Truth and identity is a really funny thing.
But here’s the other interesting thing I’ve noticed. As exhausting as it is to play Sherlock Holmes for your own life—even more so to weave the new threads of what you uncover into the larger loom of who you are—at the end of the day, no matter what I find out, I still feel like me. If I zoom far, far out of this entire journey, on the whole, I feel like the same person I was when I started. Nothing I discover changes where I grew up, or how I was raised, or who my family is, or the memories we created. It doesn’t change the love I carry, the losses we’ve endured, all the moments that led me to where I sit as I type this. There are some truths which can never be undone.
It’s led me to conclude something rather reassuring: the more we deeply know ourselves, the more resilient we are. I can braid more threads into my identity throughout this process, but they all hang from a much stronger length of steel rope, unencumbered by any new information I might discover. Call it your spirit, your soul, I dunno. For me, it’s the part that feels like home, the most familiar, that identifies as its own thing, not as any label the world we live in might place upon it. Maybe that sounds real crazy, but I also hope it makes a little bit of sense.
…Whew.
As for the 23andMe results? I did my own research. The articles my adoptee compadre shared were indeed surprising and interesting, but happily, at about the time I was researching, 23andMe announced it was releasing updated ethnicity breakdowns based on new population samples and a growing customer database. I read some users had their results change dramatically—in a weird turn, as frustrating, even devastating as it might’ve been for them, it at least gave me hope that whatever new information was provided might be that much closer to the truth for all of us (or “truth,” as it were).

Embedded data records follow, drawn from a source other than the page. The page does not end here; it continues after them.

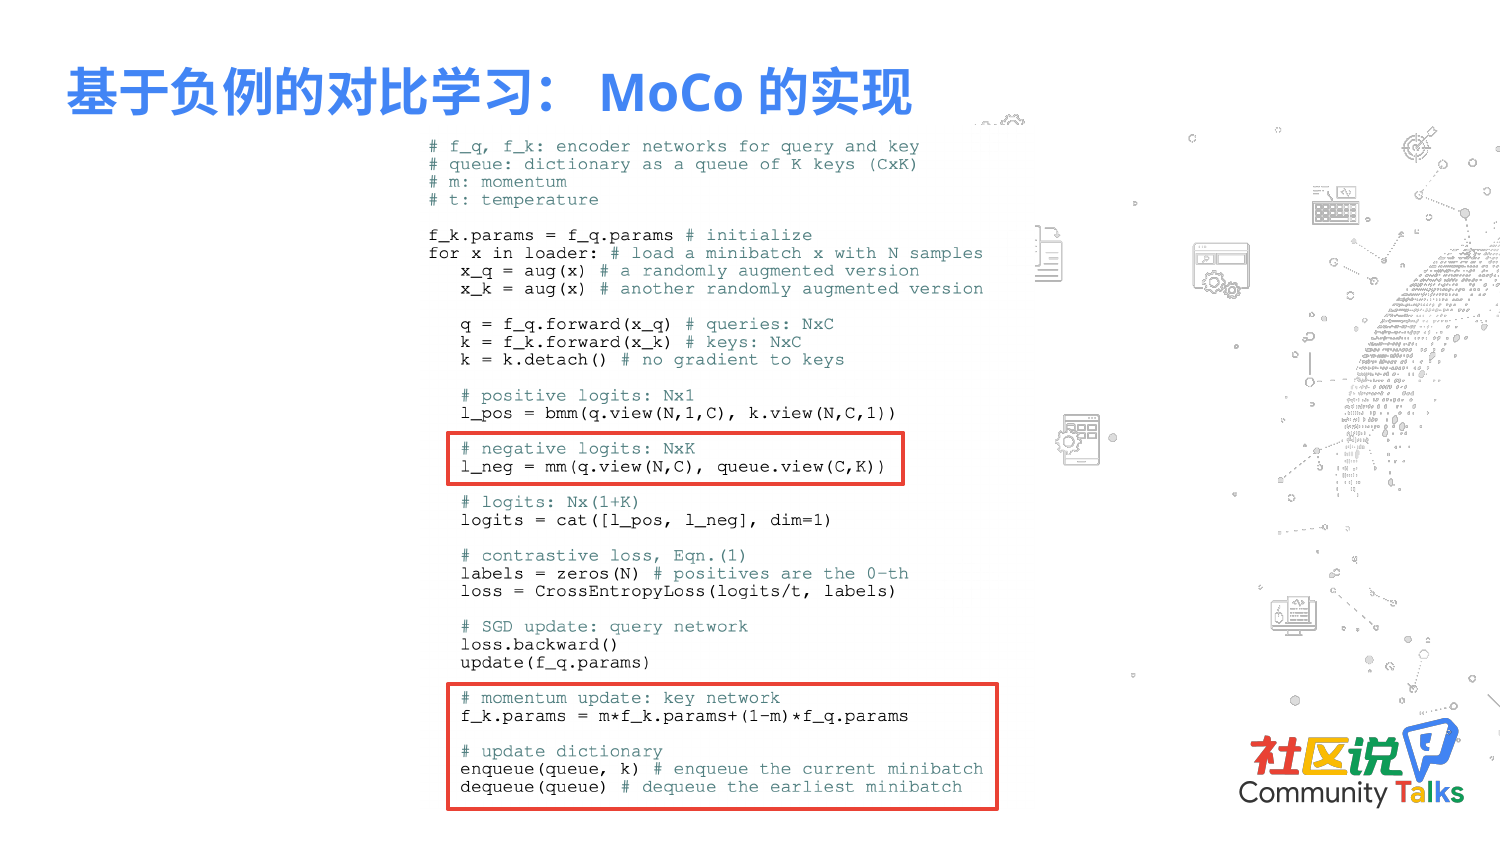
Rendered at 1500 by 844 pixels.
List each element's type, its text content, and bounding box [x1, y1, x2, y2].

text_box 基于负例的对比学习：MoCo的实现 [51, 44, 1166, 137]
picture [420, 112, 1500, 810]
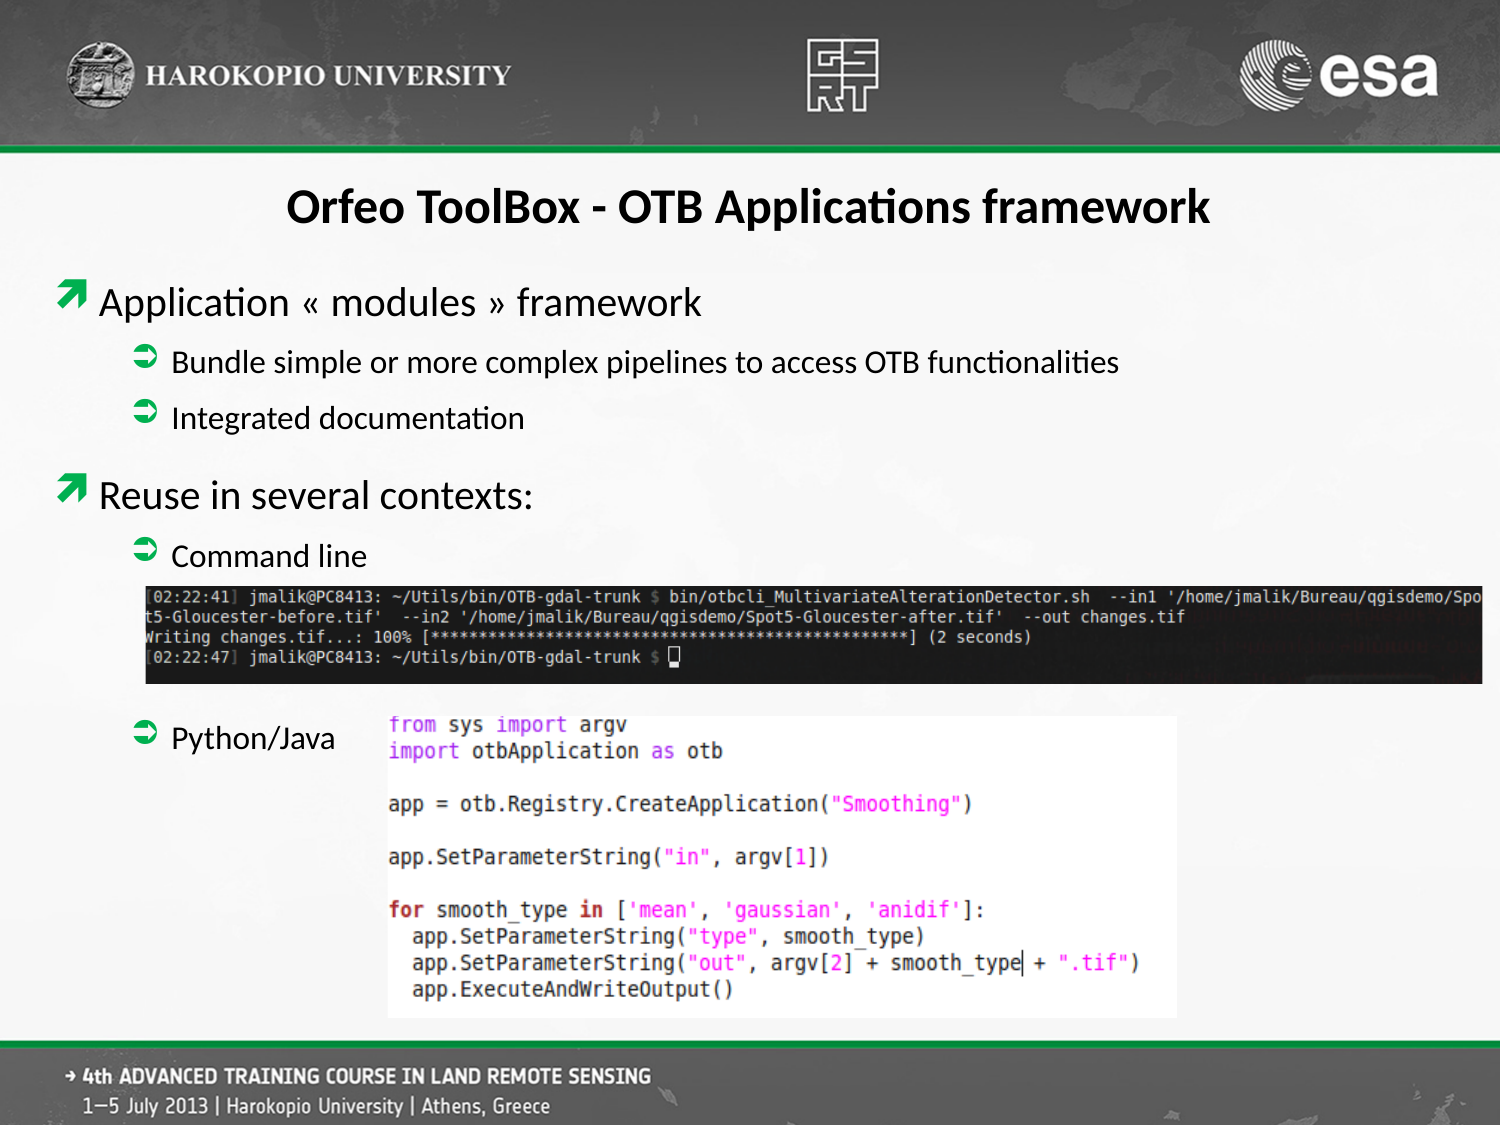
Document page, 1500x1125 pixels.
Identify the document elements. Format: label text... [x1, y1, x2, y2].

title Orfeo ToolBox - OTB Applications framework [39, 162, 1459, 246]
picture [0, 0, 1500, 1125]
list Application « modules » framework Bundle simple or more complex pipelines to access OTB functionalities Integrated documentation Reuse in several contexts: Command line Python/Java [38, 267, 1459, 1024]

In the end, even with my DNA run against the company's new chip and a larger sample size of East Asian participants, my results stayed exactly the same: 51.5% Korean. 31.9% Japanese. So we can chew on that and take it for what it's worth. (Maybe a grain of salt? Something much bigger? I don't know.)
But ultimately, the longer I’ve lived with being able to tell people my ethnic breakdown, I’m ironically not sure it really matters. I think the truth will continue to shift for me, until hopefully one day, it won't, because the entire story can reveal itself fully, wholly, with no stone left unturned. Only then can the work be done, the blanket of knowledge I've woven finally large enough to curl up in.
...And who knows? If it all works out, maybe someday, I’ll be able to ask my birth mother about it myself.